Utility disconnection moratorium extended
Published 4:47 pm Friday, September 4, 2020
Virginia utility companies have extended protections for those who are behind on their bills.
The State Corporation Commission recently announced that it extended a moratorium on utility shut offs until Sept. 16. First imposed on March 16, the move protects customers from having their utility services cut off while dealing with unemployment or economic uncertainty during the COVID-19 pandemic.
In a recent statement, the SCC said utility customers who entered into extended payment plans will continue to be protected from disconnection if they stay current or enter into new repayment plans with the utility. On June 12, the SCC directed all utilities to offer extended payment plans of up to 12 months to customers who are struggling to pay bills. All utilities under the commission’s jurisdiction have done so.

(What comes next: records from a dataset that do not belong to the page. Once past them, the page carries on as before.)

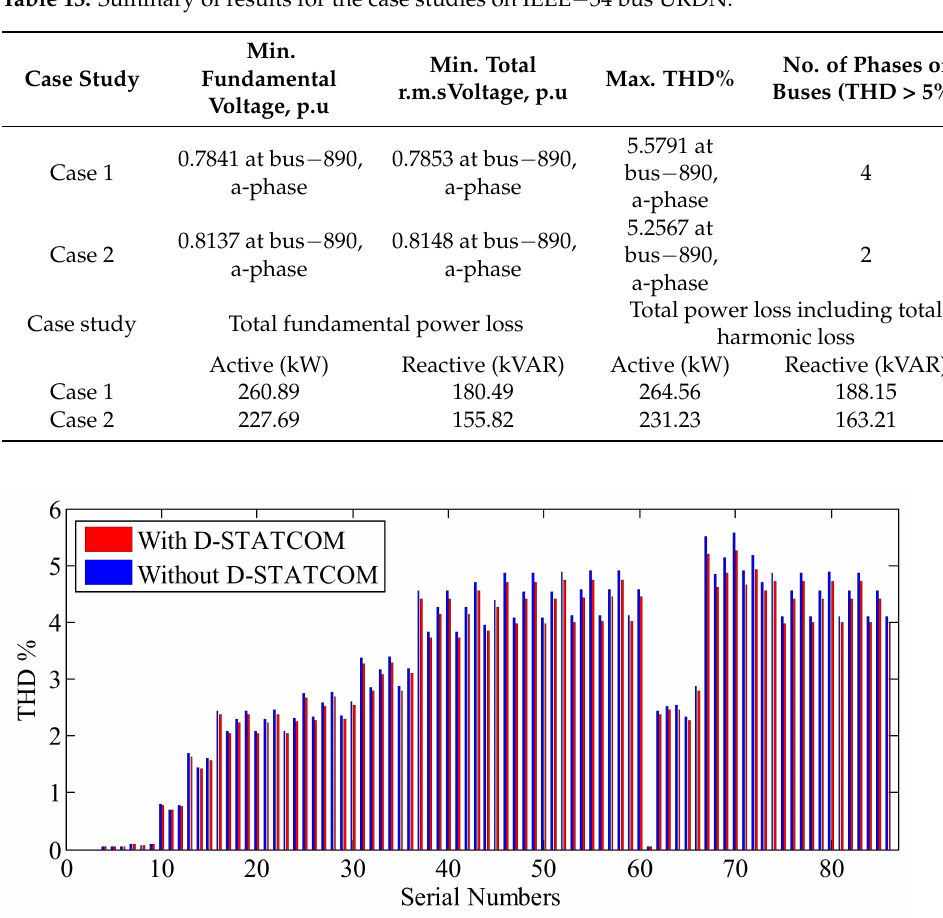
Figure 10. Comparison of THD% for case studies on IEEE − 34 URDN.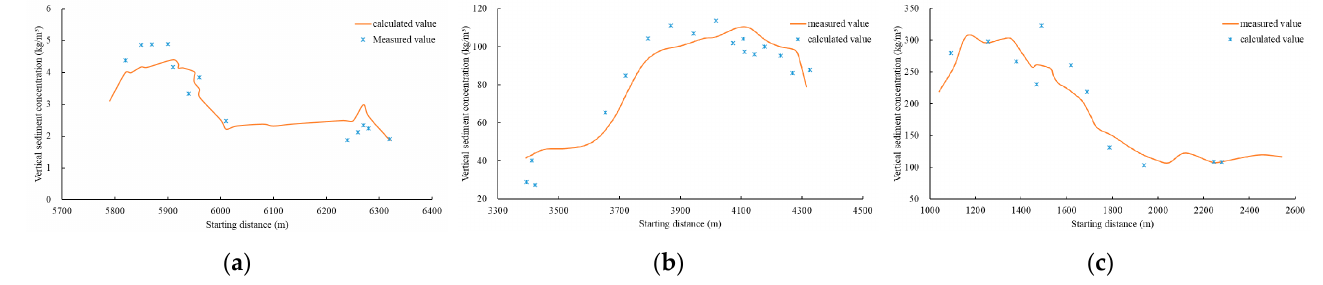
Figure 4. Verification of formula 9 by flood data with different sediment concentration: ( a ) low sediment concentration flood; ( b ) medium sediment concentration flood; and ( c ) high sediment concentration flood.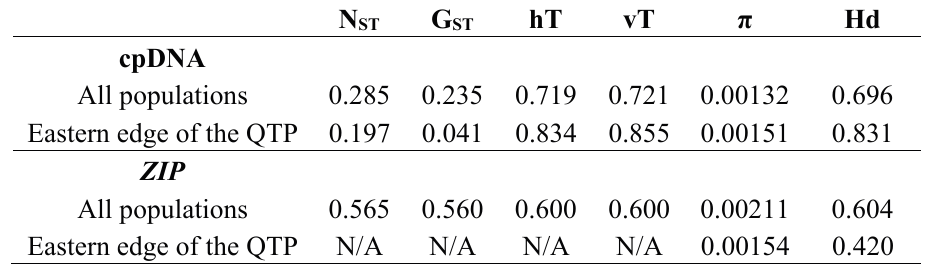
Figure 1. Haplotype distribution of cpDNA ( A ) and ZIP ( B ) in Thlaspi arvense . Pie charts show haplotype proportions in each population. Multimodality mismatch distribution curves of cpDNA and ZIP in the overall populations are shown in A1 and B1. The networks of the 11 chloroplast haplotypes and six nuclear alleles are shown in A2 and B2, separately. Black dots represent missing haplotypes. Table 2. Parameters of population diversity in all populations and those positioned at the eastern edge of the Qinghai-Tibetan Plateau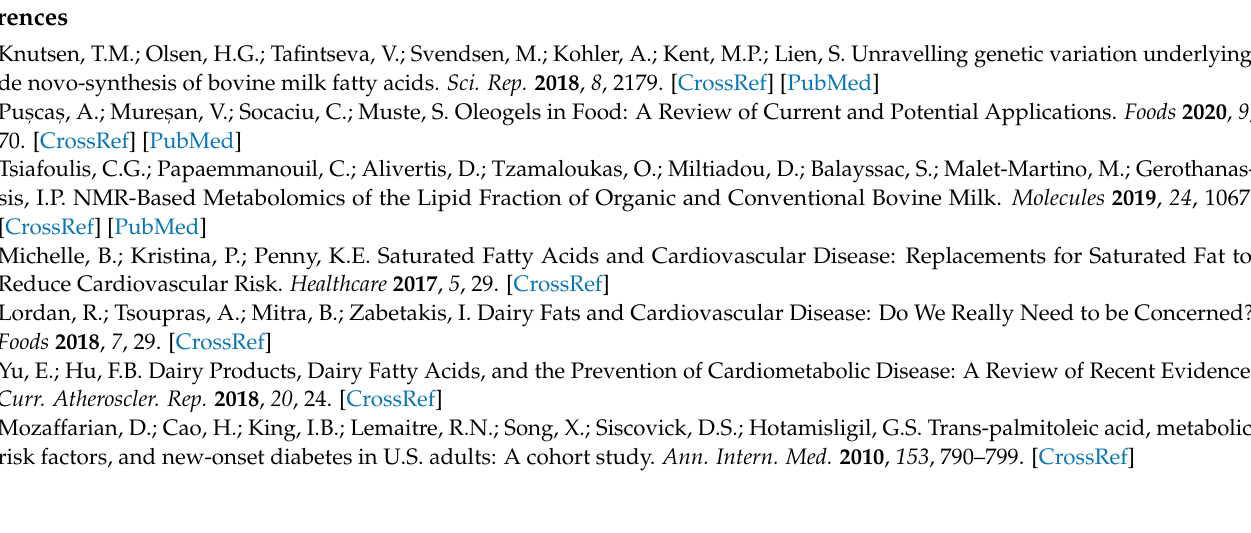
The primers used for qRT-PCR to validate the Small RNA sequencing. Table S3. The primers used for qRT-PCR to validate the RNA sequencing. Table S4. The sequences to alter miR-193a-5p and FADS1 expression in BMECs. Table S5. The primers used for qRT-PCR to detect miR-193a-5p expression in BMECs. Table S6. The primers used for qRT-PCR to detect the expression of FADS1 and other genes related to fatty acid metabolism in BMECs. Table S7. A primer containing the miR-193a-5p action site. Table S8. Statistics of miRNA sequencing reads. Table S9. Statistics of mRNA sequencing reads. Table S10. Verification results of Small RNA sequencing by qRT-PCR. Table S11. Verification results of RNA sequencing by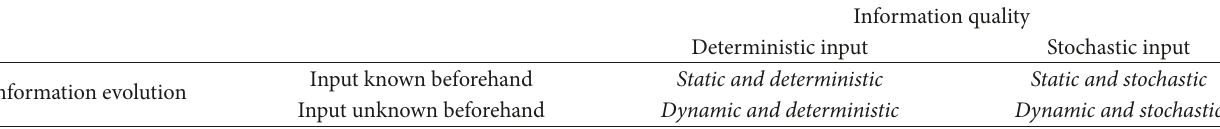
Table 1: Taxonomy of vehicle routing problems by information evolution and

Utility providers serving the area are taking steps to keep customers connected.
For the first time, small businesses, nonprofit organizations and houses of worship can apply for assistance through Dominion Energy’s EnergyShare program. Dominion said it has increased the program’s funding this year to $14 million. “Half of the $1 million increase in funding will go to business customers with the remaining $13.5 million for residential customers,” Dominion said.
Small business customers may also apply for EnergyShare funding in partnership with the Virginia Chamber of Commerce Foundation. The company has contributed $500,000 to the Small Business Relief Program, which offers one-time assistance of up to $1,000 toward unpaid Dominion Energy Virginia electric bills accrued by small businesses, nonprofits and houses of worship during the pandemic.

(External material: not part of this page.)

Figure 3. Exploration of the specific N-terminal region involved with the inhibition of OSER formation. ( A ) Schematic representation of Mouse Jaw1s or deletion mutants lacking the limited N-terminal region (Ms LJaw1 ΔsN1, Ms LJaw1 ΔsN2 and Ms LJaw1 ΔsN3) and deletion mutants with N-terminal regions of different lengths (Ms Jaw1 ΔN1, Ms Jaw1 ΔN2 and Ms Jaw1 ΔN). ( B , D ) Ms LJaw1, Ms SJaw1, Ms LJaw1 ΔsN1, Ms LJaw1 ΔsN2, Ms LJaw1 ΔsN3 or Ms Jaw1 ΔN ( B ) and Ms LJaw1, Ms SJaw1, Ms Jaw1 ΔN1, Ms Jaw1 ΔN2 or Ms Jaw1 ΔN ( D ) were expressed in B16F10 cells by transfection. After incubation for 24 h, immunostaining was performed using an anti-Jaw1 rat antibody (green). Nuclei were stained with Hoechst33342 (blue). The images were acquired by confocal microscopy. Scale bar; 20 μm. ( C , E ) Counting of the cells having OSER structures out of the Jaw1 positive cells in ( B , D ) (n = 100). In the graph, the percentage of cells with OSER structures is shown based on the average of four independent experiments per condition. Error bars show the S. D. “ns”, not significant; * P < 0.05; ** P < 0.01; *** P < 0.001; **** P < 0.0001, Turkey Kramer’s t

Renee Chapline, a spokeswoman for Prince George Electric Cooperative, said the utility has suspended penalties and account disconnections, and it’s encouraging customers to sign up for Smarthub, which allows you to monitor energy use and billing through a web or mobile device.

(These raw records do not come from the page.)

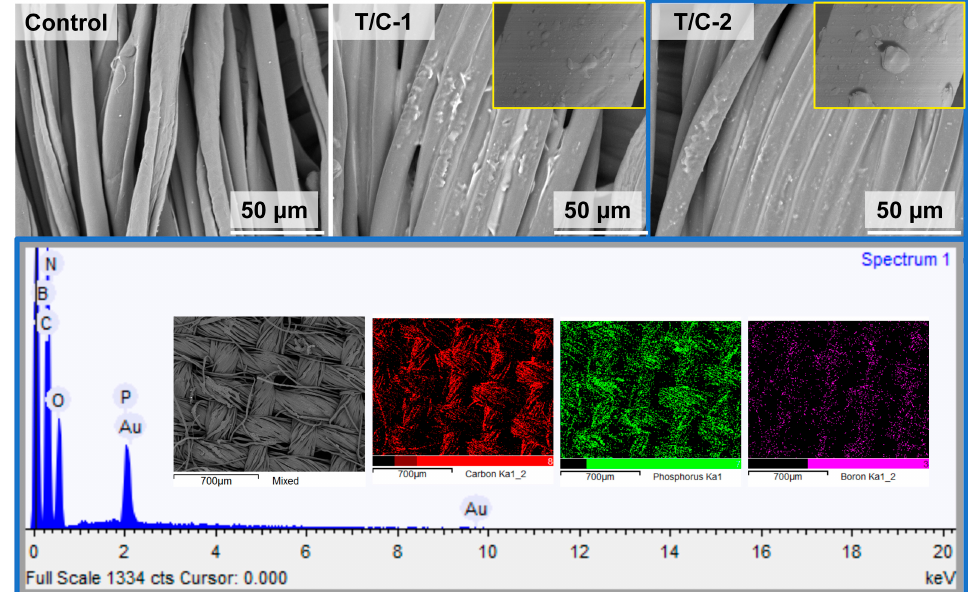
Figure 3. SEM images and EDS mapping of coated T/C blend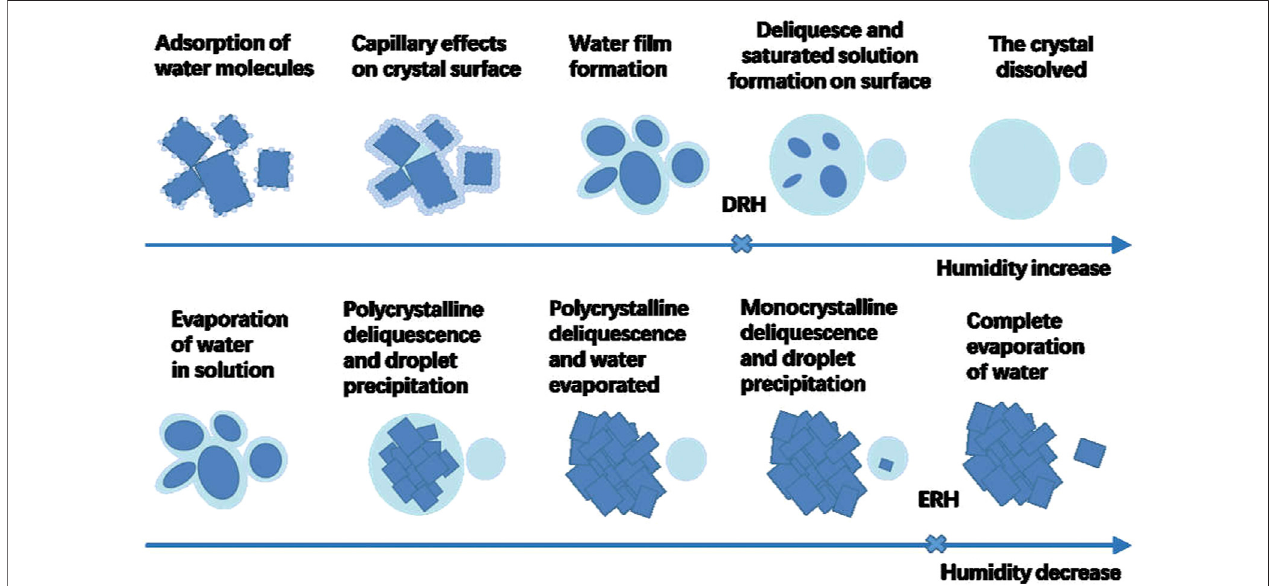
FIGURE 12 | The deliquescence and ef fl orescence under relative humidity change (Xu et al., 2020).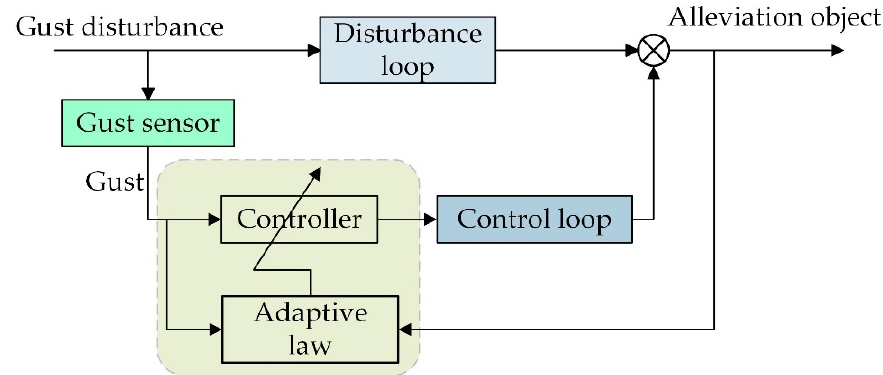
Figure 3. Feedforward control principle of gust alleviation.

“The co-op is owned by those we serve and is a not-for-profit utility,” Chapline said. “We do rely on revenue earned from electric bill payments to maintain the distribution system which provides power to our members. Therefore, it is important for all members to contact us and work out a plan that works with their budget.”
Dominion echoed that sentiment in its announcement.
“While we are not currently disconnecting service for nonpayment, we are encouraging customers to pay their bill to help avoid a larger balance later. If you’ve fallen behind on your bill, you should set up a payment arrangement by visiting DominionEnergy.com or calling us at 1-866-366-4357,” the utility said.
Dominion also said it has doubled the benefit for the summer cooling season from $300 to $600 per residential account. Eligibility is expanded; customers no longer need to show a disconnect notice to apply, regardless of their age.
Leila Rice, a spokeswoman for the Hampton Roads Sanitation District, which serves 18 jurisdictions in the region, said the organization is suspending disconnections and establishing long-term payment plans upon customer request. Customers who contact HRSD to make payment arrangements will not incur late fees “as long as they continue to keep up with their current bill and pay arrangement amount,” Rice said.
Although some localities are introducing bill pay programs using federal CARES Act funding, Rice said HRSD did not qualify for CARES Act money, “so we are unable to offer that option.”
As an alternative, Rice said anyone who is struggling to pay their water bill may want to look into the Help 2 Others or H2O program. Public water utility customers can receive up to $250 once in a 12-month period for their balance due on water and wastewater bills. The program is administered by HRSD and the Hampton Roads Planning District Commission in partnership with The Salvation Army.
But an indefinite ban on disconnections is unsustainable, the SCC said. Twelve of Virginia’s 24 electric and gas utilities had amassed $184 million in past due payments as of June 30, according to news website the Virginia Mercury.
“If such bills are never paid,” the commission said, “the costs of these unpaid bills are ultimately borne by paying customers as operational costs of the utility. These costs do not disappear; they are shifted to other customers, who themselves may be struggling to make ends meet in the economic catastrophe caused by the COVID-19 pandemic.”